If the strategy of which HK teams are a part involves counterterrorism operations against HVT to hold AQ in check, then I have responded to this elsewhere (many times over).
The Hindu Kush and areas South of there (Helmand) harbors AQ and other globalists and also their enablers. Don’t think for one minute that we can simply launch clinical raids with pristine intelligence supported by operators who have all they need when they need it, with combined arms including air support that has air controllers who have all of the logistics that they need while they target only know HVTs with verifiable accuracy.
This is simply a myth – a strategic daydream. The small footprint model has led us to where we are in Afghanistan, and claiming that we should do more of the same will continue the diminution of the campaign. We can withdraw or we can go big, but what we cannot do is hope that more of the same saves us.
With a small footprint of only SOF located in Afghanistan, logistics would be the first to go, and our troops wouldn’t have supplies for more than a couple of months. Every person who has ever driven a fuel supply truck for us will have been beheaded. The Afghan National Police will be killed by the population within a few months as retribution for the corruption, and the Afghan National Army will last a little longer – maybe three months. Rescues will be attempted as a means of egress for the American HK teams lest they die.
The small footprint model has indeed led us to this point in the campaign. I have not previously advocated specifically counterinsurgency model outlined in FM 3-24 which involves some large degree of national building (so much as I have advocated killing the enemy just as does Gentile). Whatever strategy one does advocate, HK teams would be the ones killed for lack of logistics, and prior to that their efforts would fail because of lack of intelligence. This model simply won’t work.

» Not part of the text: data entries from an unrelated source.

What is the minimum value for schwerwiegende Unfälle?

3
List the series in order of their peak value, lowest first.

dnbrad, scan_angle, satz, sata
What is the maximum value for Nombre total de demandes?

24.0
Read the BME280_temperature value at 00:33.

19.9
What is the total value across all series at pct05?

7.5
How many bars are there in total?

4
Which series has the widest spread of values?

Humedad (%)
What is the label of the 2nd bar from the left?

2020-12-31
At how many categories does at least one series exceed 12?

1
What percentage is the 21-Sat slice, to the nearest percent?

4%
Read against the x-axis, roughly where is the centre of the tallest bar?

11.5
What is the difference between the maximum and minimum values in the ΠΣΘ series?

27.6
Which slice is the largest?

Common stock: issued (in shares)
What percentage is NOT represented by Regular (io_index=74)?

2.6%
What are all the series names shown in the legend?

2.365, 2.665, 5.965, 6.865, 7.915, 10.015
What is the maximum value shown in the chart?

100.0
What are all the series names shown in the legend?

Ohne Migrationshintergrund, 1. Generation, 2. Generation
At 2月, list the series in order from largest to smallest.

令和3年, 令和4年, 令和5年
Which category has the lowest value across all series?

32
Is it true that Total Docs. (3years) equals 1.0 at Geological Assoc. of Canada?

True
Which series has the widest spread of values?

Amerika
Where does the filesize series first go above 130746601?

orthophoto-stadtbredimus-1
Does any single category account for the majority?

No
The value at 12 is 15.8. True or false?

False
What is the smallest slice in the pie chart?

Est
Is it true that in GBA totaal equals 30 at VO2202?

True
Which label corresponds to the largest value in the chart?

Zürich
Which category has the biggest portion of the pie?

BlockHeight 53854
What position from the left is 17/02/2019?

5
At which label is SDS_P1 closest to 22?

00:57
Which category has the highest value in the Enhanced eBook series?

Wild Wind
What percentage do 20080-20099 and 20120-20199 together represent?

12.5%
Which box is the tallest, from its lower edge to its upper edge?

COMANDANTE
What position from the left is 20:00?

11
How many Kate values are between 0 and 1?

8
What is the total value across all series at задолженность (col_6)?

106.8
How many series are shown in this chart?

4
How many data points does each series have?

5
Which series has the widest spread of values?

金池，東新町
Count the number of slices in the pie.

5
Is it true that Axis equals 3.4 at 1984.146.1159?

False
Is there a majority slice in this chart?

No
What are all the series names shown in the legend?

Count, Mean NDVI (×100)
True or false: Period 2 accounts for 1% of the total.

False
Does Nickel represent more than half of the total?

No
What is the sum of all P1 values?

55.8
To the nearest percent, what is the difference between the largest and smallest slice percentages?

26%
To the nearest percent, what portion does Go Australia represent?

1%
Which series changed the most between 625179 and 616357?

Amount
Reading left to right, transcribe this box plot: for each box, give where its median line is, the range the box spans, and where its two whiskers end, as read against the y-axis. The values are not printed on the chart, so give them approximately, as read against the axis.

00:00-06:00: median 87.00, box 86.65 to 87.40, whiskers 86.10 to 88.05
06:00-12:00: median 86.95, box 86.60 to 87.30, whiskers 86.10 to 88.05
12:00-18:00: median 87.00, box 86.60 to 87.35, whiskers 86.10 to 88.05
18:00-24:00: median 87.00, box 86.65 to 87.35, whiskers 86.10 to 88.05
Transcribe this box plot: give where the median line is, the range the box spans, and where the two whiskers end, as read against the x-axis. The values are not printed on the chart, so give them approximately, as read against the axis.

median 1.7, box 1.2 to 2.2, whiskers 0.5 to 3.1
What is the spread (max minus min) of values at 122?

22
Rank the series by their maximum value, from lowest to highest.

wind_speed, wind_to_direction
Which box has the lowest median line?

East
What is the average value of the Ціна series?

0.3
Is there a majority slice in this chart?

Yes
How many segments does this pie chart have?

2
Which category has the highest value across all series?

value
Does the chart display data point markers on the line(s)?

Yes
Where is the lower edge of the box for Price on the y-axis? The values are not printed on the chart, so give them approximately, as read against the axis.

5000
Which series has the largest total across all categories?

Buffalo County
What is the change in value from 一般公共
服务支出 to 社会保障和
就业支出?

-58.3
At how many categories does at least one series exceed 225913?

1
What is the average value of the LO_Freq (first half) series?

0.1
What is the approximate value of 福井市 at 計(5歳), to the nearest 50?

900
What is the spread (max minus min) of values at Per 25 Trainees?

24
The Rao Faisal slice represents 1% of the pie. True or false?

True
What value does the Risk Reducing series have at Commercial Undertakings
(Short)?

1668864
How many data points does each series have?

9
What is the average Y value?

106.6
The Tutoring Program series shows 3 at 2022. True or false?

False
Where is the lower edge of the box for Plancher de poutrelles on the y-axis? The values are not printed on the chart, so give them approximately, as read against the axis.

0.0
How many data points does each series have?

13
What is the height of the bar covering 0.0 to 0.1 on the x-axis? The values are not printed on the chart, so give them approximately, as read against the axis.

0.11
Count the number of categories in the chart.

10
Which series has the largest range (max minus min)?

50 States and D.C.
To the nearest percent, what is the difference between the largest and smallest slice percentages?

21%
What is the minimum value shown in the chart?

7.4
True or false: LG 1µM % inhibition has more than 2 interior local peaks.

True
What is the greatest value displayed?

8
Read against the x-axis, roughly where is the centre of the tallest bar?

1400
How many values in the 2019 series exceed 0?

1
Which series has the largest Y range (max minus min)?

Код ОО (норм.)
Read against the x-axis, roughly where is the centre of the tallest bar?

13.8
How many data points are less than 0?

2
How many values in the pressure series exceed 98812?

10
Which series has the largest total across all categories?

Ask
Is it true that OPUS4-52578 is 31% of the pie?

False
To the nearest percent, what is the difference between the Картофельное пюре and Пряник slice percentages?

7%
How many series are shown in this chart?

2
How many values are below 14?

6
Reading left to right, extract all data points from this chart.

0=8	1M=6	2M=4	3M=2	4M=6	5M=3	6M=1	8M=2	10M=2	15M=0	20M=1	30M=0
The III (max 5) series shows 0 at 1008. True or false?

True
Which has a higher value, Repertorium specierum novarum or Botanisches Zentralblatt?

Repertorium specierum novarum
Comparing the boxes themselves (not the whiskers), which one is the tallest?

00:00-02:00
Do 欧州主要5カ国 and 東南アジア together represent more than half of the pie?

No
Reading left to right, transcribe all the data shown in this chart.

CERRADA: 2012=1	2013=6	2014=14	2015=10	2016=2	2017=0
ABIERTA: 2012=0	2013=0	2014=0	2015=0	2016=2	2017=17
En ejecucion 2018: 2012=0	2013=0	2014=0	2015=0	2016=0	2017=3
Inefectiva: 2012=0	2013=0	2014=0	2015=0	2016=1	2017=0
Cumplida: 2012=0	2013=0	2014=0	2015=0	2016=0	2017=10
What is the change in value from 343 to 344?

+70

Destroying the existing powers that threaten America, leaving and do it again when the threat returns is an appropriate and acceptable strategy. It may not be the best approach, but it’s workable. It doesn’t have to be nation building or counterinsurgency viz. FM 3-24. The problem with this model is that we have almost returned to that very state in Afghanistan today. In order to dissuade me from advocating involvement in Afghanistan,Krulak has got to do much better than HK teams whose starvation or beheadings would make for awful Television news in the states. He needs to talk strategy rather than tactics, as Gian has so aptly pointed out of the counterinsurgency advocates. But if Krulak needs to talk strategy, Yingling needs to avoid myth-telling. A quick survey of our coverage of the Afghan National Army yields the conclusion that they cannot be relied upon any time soon for security.
As a concluding thought, we should all be savvy to the condition of the infrastructure in America. Without much effort I could easily put together a plan that, if successfully implemented, would decimate the economy of the country. Using ordnance with enough power to take out both small and large step-up / step-down electrical transformers, terrorists could attack the power distribution system of the country. These transformers are not in stock in the quantity needed to respond to such an attack, and without electricity the industry to fabricate them would be absent. The U.S. without electrical power for four or five months would mean that hospitals wouldn’t even function and food would not be distributed. The stock market would be the last concern for most Americans. And this plan doesn’t even involve other sensitive infrastructure such as potable water supplies. U.S. infrastructure hasn’t been hardened. First responder training has occurred, but we are still as vulnerable as we were prior to 9/11, except for the fact that the fight with the globalists is occurring everywhere except home soil.